Blubbering, I tell you.

And then my friends described their experience of visiting the lepers in India.  And I can not do this story justice and I am hoping that they will be blogging it soon and I'll share.  It's a story of being the first westerners to sit beside these people.  The first to hold their babies and beat their drums and be-  not just in their presence-  but *with them*.  It was the Gift that they did not know that they were giving.

And I blubbered some more.  And I sit now,  reflecting in wonderment,  at the people I get to know.

My t-shirt is right, Life is Good.


When I heard we were spending a day in a leper colony things froze.

What's that now?

You can't be near leprosy! I am bagging this deal,  these people are nuts.  Wait,  leprosy still exists?  Wait,  what IS leprosy?  Isn't leprosy uber contagious?  Do people get leprosy in the US?

And here's what really mattered.  I know-  or I should say I can imagine being in orphanages.  Playing with the kids and meeting the caregivers and offering love and compassion and affection.


Korah,  the leper colony, is the darkest most hidden corner of poverty. Abject poverty.  What will I do here?  Will I feel safe?  Will I have courage to reach out?

I spoke with a nurse the other day,  who just returned from Ethiopia.  I'm reading.  I'm trying to open my heart, here.

Things aren't frozen now.  I AM going.  I do think these people-  the A team- are completely nuts,  but that's more from the conversations we've had than the Korah visit.  That... is a joke.  Kinda.

There is information about Korah here.

Thursday, June 10, 2010

But Why?

● **Short task 1**
From the blog post about visiting the Korah leper colony, extract everything from "Blubbering, I tell" down to "they were giving.".
● **Short task 2**
In the blog post about the Korah leper colony, what does the writer's t-shirt say?
● **Short task 3**
Continue the blog post about the Korah leper colony visit from the point where it stops.

● **Source data**
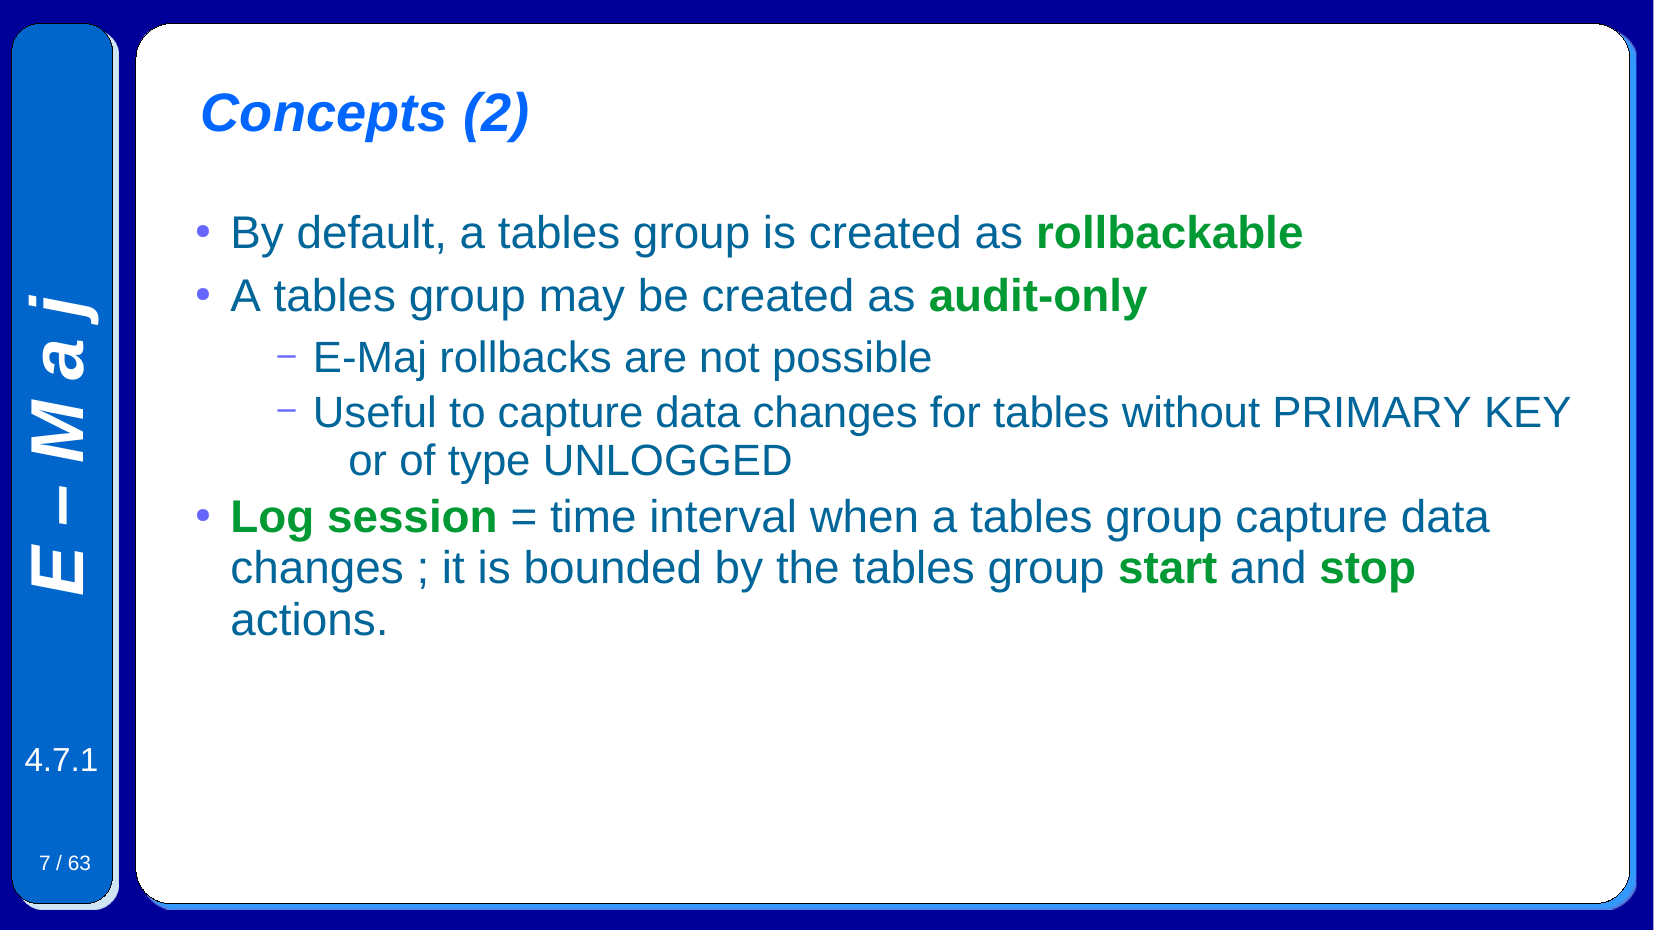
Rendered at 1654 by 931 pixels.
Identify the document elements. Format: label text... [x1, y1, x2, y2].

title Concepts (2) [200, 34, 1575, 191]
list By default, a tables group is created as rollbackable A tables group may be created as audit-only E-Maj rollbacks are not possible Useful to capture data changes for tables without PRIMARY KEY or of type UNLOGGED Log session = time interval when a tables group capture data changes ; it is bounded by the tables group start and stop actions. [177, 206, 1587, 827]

● **Result 1**
Blubbering, I tell you.

And then my friends described their experience of visiting the lepers in India.  And I can not do this story justice and I am hoping that they will be blogging it soon and I'll share.  It's a story of being the first westerners to sit beside these people.  The first to hold their babies and beat their drums and be-  not just in their presence-  but *with them*.  It was the Gift that they did not know that they were giving.

● **Result 2**
Life is Good.

● **Result 3**
I'm not going to Ethiopia to change the world.  I am under no delusion that I will be fixing anything.

I am going because when I read the truths about Ethiopia they were unfathomable to me.   
I'm going because I want an adventure.
I'm going because I do not know poverty.
Because my family's needs are met  yet I grumble about not having enough.
I'm going because one basic need that people have is affection.
I'm going because I live in a fairytale world.
Because my troubles are inconsequential, yet the weight I give them makes them matter.
I'm going because except for the Caribbean I have never been outside the United States.
I'm going because I see the same things every day.
Because I want my children to know that acceptance matters.
I'm going because I want them to know that trying to help matters.

I am going because 4.8 million kids live in orphanages.  4.8.  Million.  That is one million MORE than the entire population of LosAngeles.

I am going because I believe that one of those children will someday be part of my family.

Those are some of the reasons that I am going.